Done Any Nagging Lately? (02:55)

R.J. Rushdoony


R.J. Rushdoony: 00:01 Done any nagging, lately? This is R.J. Rushdoony with a report on our threatened freedom. One of the things which delights me is the study of words and their origins. One such interesting word is nag. As in, my wife or my husband nags me.

R.J. Rushdoony: 00:19 The word comes from Scandinavia and it means to gnaw, bite or burl. It has an interesting history. In the middle ages, and in many areas still, thatched roofs were commonplace. A roof could be a combination of boards, dirt and straw. Such a roof became an easy nesting place for rats, as did the walls also. In fact we know now that the plague was transmitted by means of these rats. And people who lived in such housing were most susceptible to plague, whereas those who lived in stone houses contracted it less often.

R.J. Rushdoony: 00:59 At any rate, people who lived in simple housing had an unwelcome sound all night long. The rats gnawing away at their roofs and walls. The sound was irritating, unpleasant and continual. It could not be turned off. As a result, people began to use the word nag also for any talk that could not be turned off. Like a wife’s complaint or demands, or her husband’s criticisms. Solomon said it is better to live in the wilderness that with a contentious and angry woman. And with all the women he had, Solomon was an expert on nagging.

R.J. Rushdoony: 01:43 However, it would be unfair to say that all nagging is bad. Sometimes we need nagging to get to work that needs to be done. Samuel Adams nagged Colonial Americans with his message of freedom until we became a free people. In fact, effective politics involves the art of nagging. Nothing has ever succeeded in Politics on the first try. What has always been required is a dedicated and persistent group that nags at the powers that be until they wake up to the issue.

R.J. Rushdoony: 02:22 Our problem is that most of us have left this political nagging to others, and then we complain about the results. It is time we all started nagging our state and federal representatives. Courteously of course, but persistently. We need to tell them that this country is long overdue for a new birth of freedom. Freedom is worth fighting for, and also worth nagging and voting for.

R.J. Rushdoony: 02:51 This has been R.J. Rushdoony, with a report on our threatened freedom.

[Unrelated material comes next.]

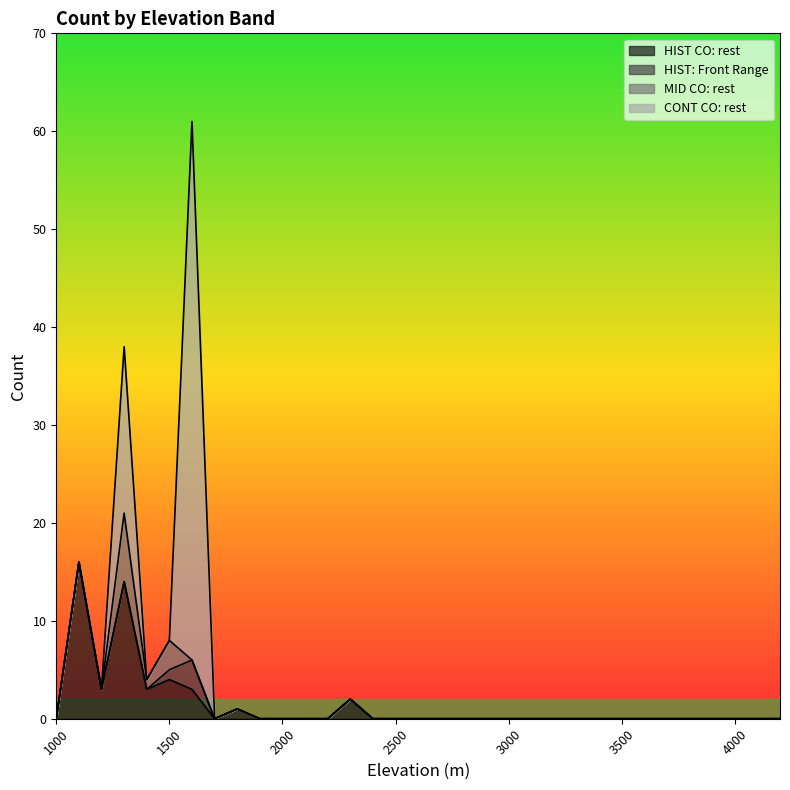

How many lines are shown in the chart?

4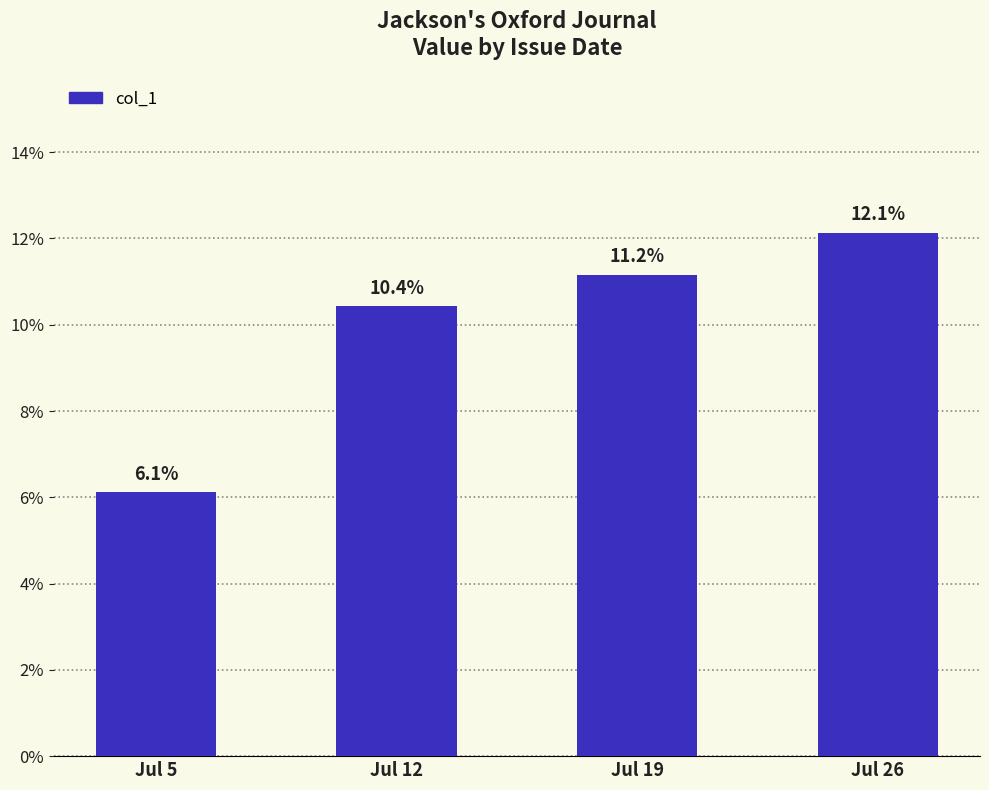

True or false: the data shows 0.1 at Jul 5.

True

Rev. R.J. Rushdoony (1916–2001), was a leading theologian, church/state expert, and author of numerous works on the application of Biblical law to society. He started the Chalcedon Foundation in 1965.  His Institutes of Biblical Law (1973) began the contemporary theonomy movement which posits the validity of Biblical law as God’s standard of obedience for all. He therefore saw God’s law as the basis of the modern Christian response to the cultural decline, one he attributed to the church’s false view of God’s law being opposed to His grace. This broad Christian response he described as “Christian Reconstruction.”  He is credited with igniting the modern Christian school and homeschooling movements in the mid to late 20th century. He also traveled extensively lecturing and serving as an expert witness in numerous court cases regarding religious liberty. Many ministry and educational efforts that continue today, took their philosophical and Biblical roots from his lectures and books.